Theatre producer Hannah Elsy reflects on the people who taught her to focus on the details without forgetting the big picture.
Mary King and Stuart McGill
Mary and Stuart run the Playbox Theatre in Warwick, a flagship youth theatre in the West Midlands that I attended from the ages of 4 to 18. Training and performing at Playbox was formative for me as a person and a maker of theatre. I trained in theatre craft including Shakespeare, lighting for stage, text and voice. I performed in Pink Floyd’s ‘The Wall’, ‘A Midsummer Night’s Dream’, ‘Cinderella’ and many more. The ethos of Playbox is "Energy, Enthusiasm and Passion”. Combined with an uncompromising serving of tough love, this leads to the high standards of shows that Playbox is known for. This ethos is still how I try to approach my work today. When rehearsing for productions and not called to be on stage, we were always encouraged to sit in the auditorium and watch everyone else work. That’s where I gained my knowledge of all the moving components of a production, and how they interlink to make theatrical magic.
Playbox has an impressive list of alums: Sophie Turner, Josh McGuire, Calum Finlay to name a few.

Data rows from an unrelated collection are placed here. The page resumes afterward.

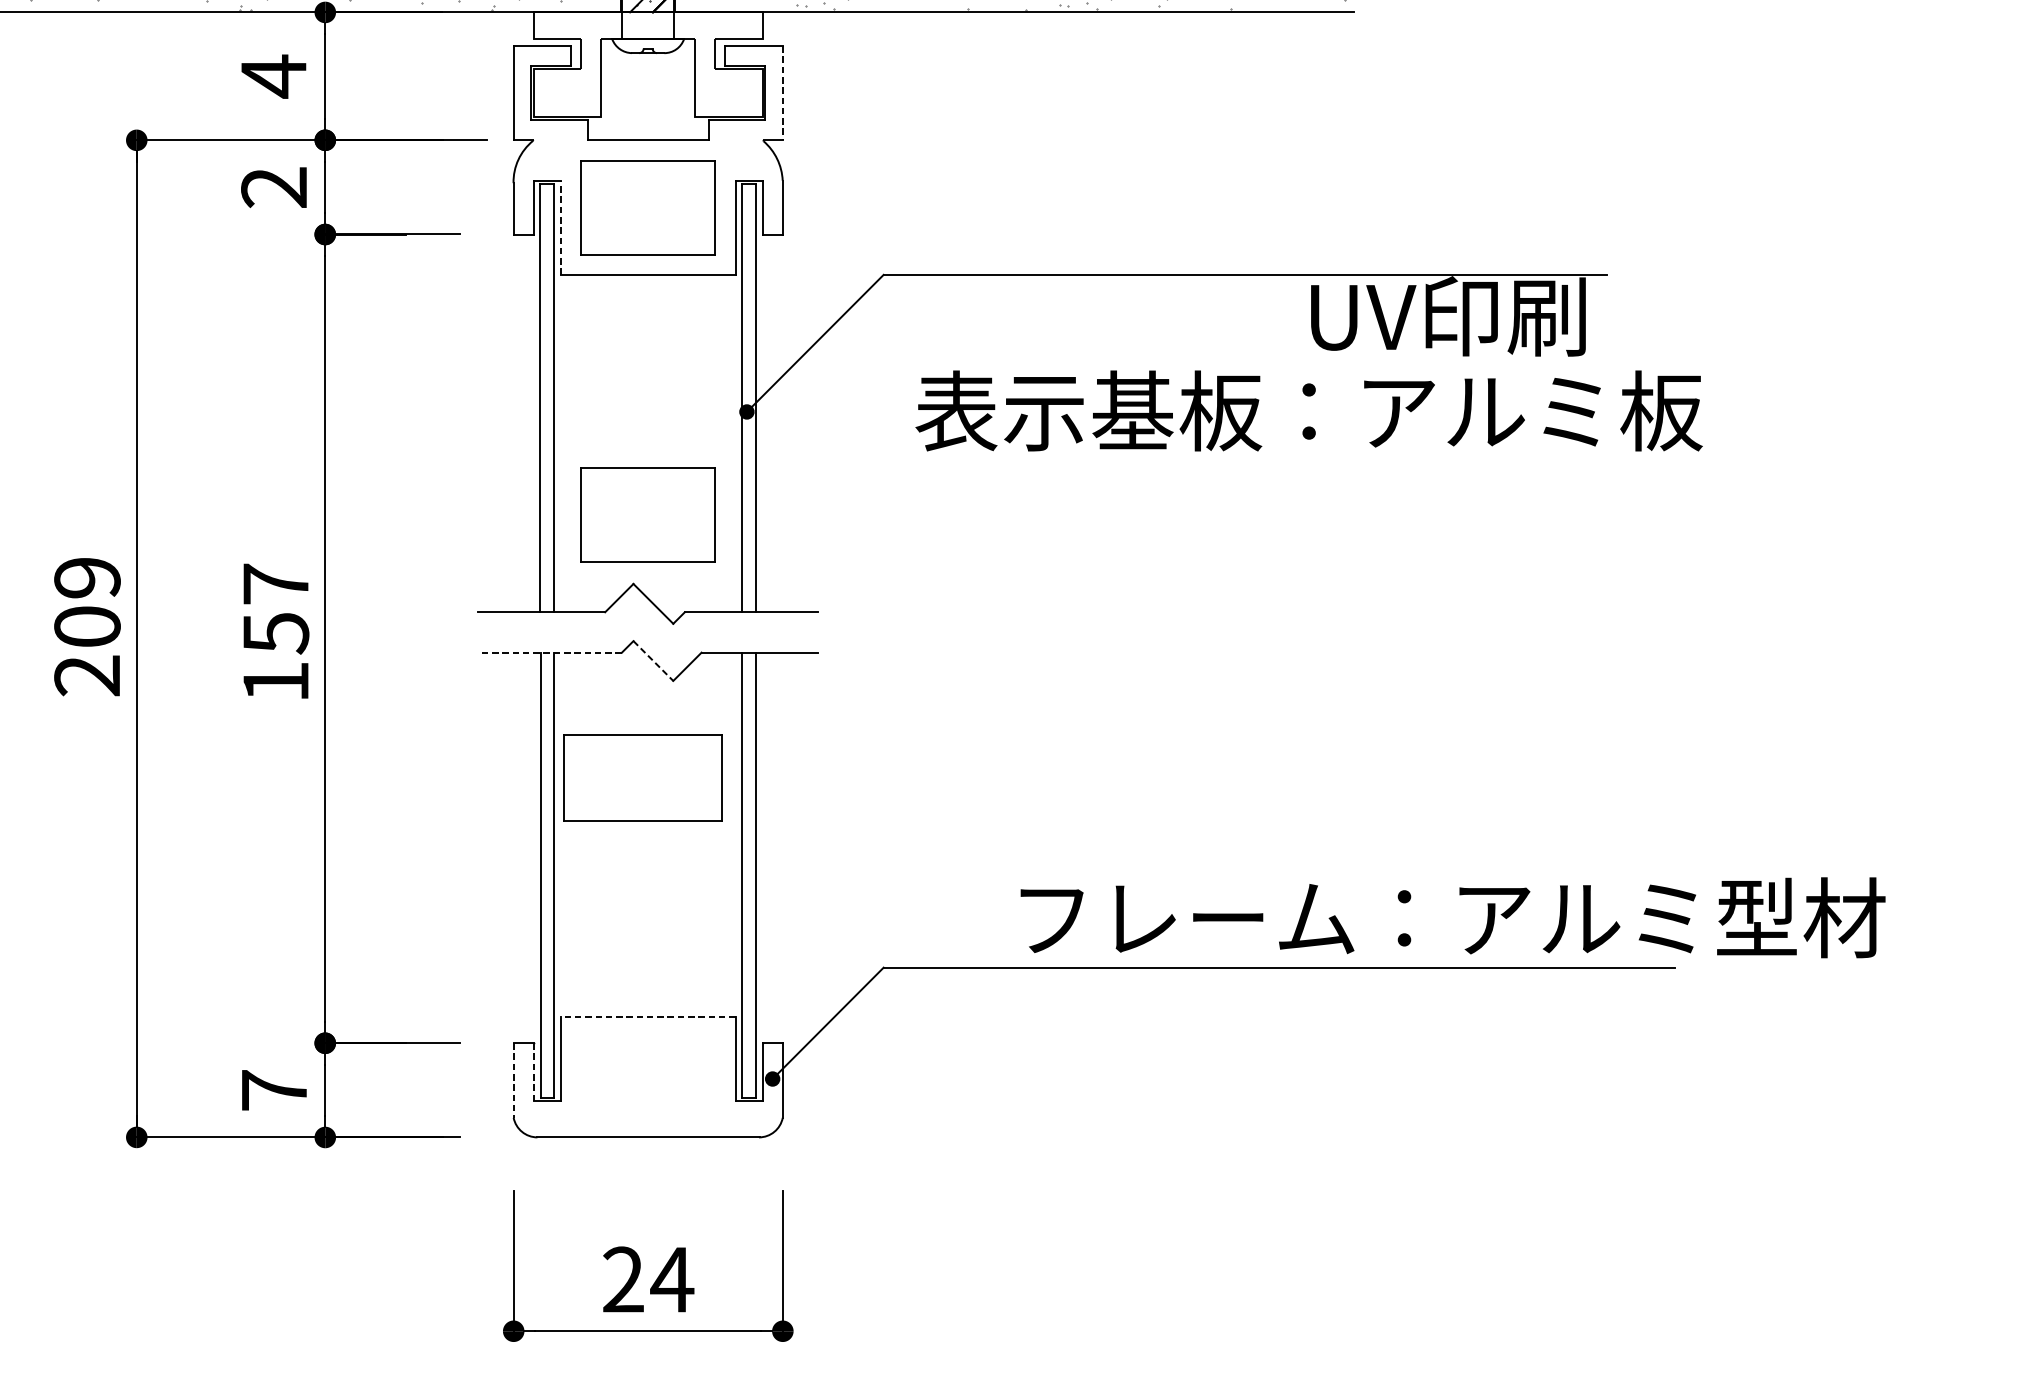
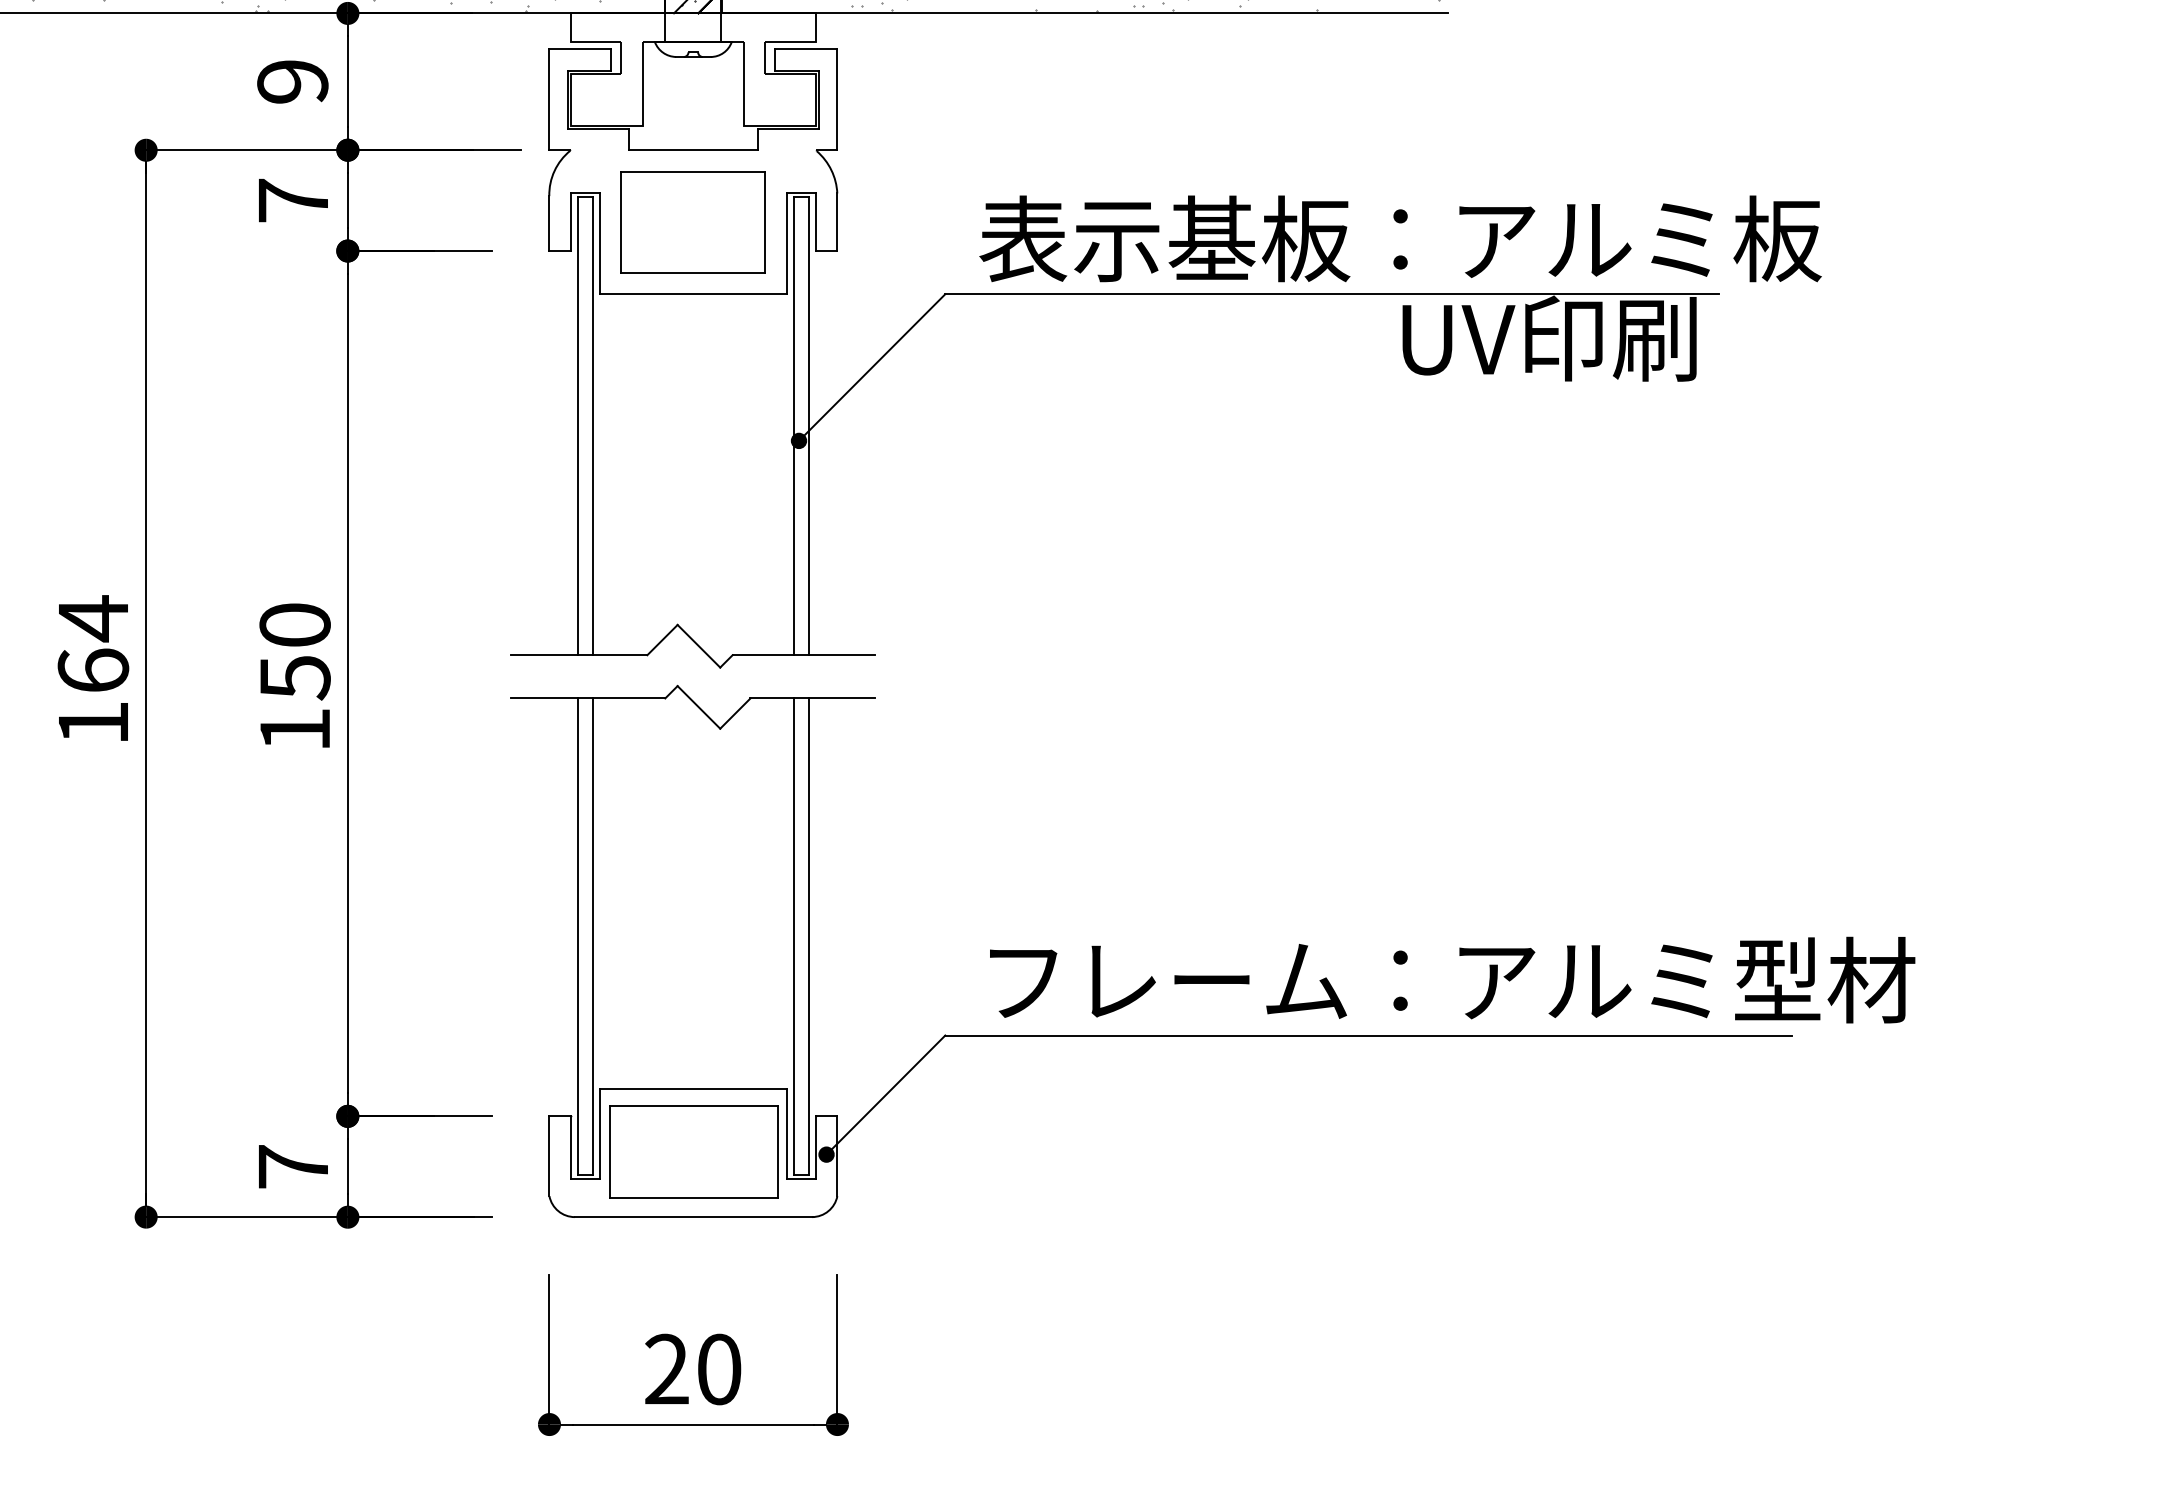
text: (273, 76) -> (292, 81), 4 -> 9
line: (782, 93) -> (837, 100), dashed -> solid
text: (273, 187) -> (292, 200), 2 -> 7
line: (560, 227) -> (599, 243), dashed -> solid
text: (1309, 410) -> (1400, 238), moved
part: (647, 515) -> (692, 551), removed
text: (275, 583) -> (294, 624), 157 -> 150
text: (87, 626) -> (93, 670), 209 -> 164
line: (549, 652) -> (587, 698), dashed -> solid
line: (653, 661) -> (699, 707), dashed -> solid
part: (642, 777) -> (693, 1151), moved
text: (1453, 917) -> (1452, 979), moved
line: (648, 1017) -> (693, 1088), dashed -> solid
line: (534, 1072) -> (571, 1147), dashed -> solid
line: (513, 1080) -> (549, 1156), dashed -> solid
text: (671, 1279) -> (718, 1369), 24 -> 20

This is a testament to exceptional quality of training they provide!
Chris was former Head of International Licensing at Cameron Mackintosh Limited and now runs Producer’s Pool, a networking event for theatre producers. Chris is a champion of producers, online and offline, which is something I believe is sorely needed: the producer is often painted as the ‘bad guy’ and kicked around a lot in the press and on social media. Chris will always play devil’s advocate when needed. He has given me some brilliant career surgeries over the years and has really helped to steer me towards becoming a producer who works in both the for-profit commercial sector and not-for-profit subsidised sector. His industry knowledge has helped more than once when I’ve been in a tight spot with a negotiation.
We share a belief in simple solutions being the best solutions
The staff at The Old Vic
I’ve worked for the Old Vic for a year and a half now, as a freelancer, and an employee. I love the fact that the Old Vic receives no regular public subsidy and still manages to put on fantastic and lavish productions. It is working to make the popular artistic and the artistic popular, and straddles both the commercial and the subsidised sectors - an approach I apply to my producing business. The drive, expertise and commitment from all departments that goes into making productions happen is incredible. On quite a few occasions I have asked a staff member with a specialist skill to teach me how to do something for one of my productions – not as part of my work for the Old Vic – and they have generously shared their knowledge. I am a better producer for my time there.
Ronia is one of two non-theatre people in this list. She is a communications expert who runs her own business, Spoken Business Communications Limited, and has been mentoring me for a few years. She is an incredible woman who was trained in how to communicate by the army. She uses that training to teach me how to present my ideas clearly, express them in writing and navigate complicated conversations. Ronia inspires me because she is a businesswoman – I see myself firstly as a businesswoman and secondly as a producer – and because we share a belief in simple solutions being the best solutions. She is a master of clarity of thought and speech, and I find her training helpful when I’m proposing deals to a funder or collaborator.
Finally, and I know this is cliché – it’s my dad! He’s had a really impressive 40-year career in the engineering and automotive industries, working at Land Rover and Jaguar, running a company called Torotrak that developed new gearbox technology and most recently leading an initiative called the High Value Manufacturing Catapult, which uses public and private money to develop new engineering and manufacturing ideas in the UK. He’s a guru because he is always sure to remind me of the bigger picture when I’m working on a show and encourages me not to get too worried about the little things – which can be easy to do when you are managing the minutiae of a production! I often compare showbusiness to other forms of business and I’m inspired to draw from traditional business practices in my work. I think this is partly down to the influence of my dad.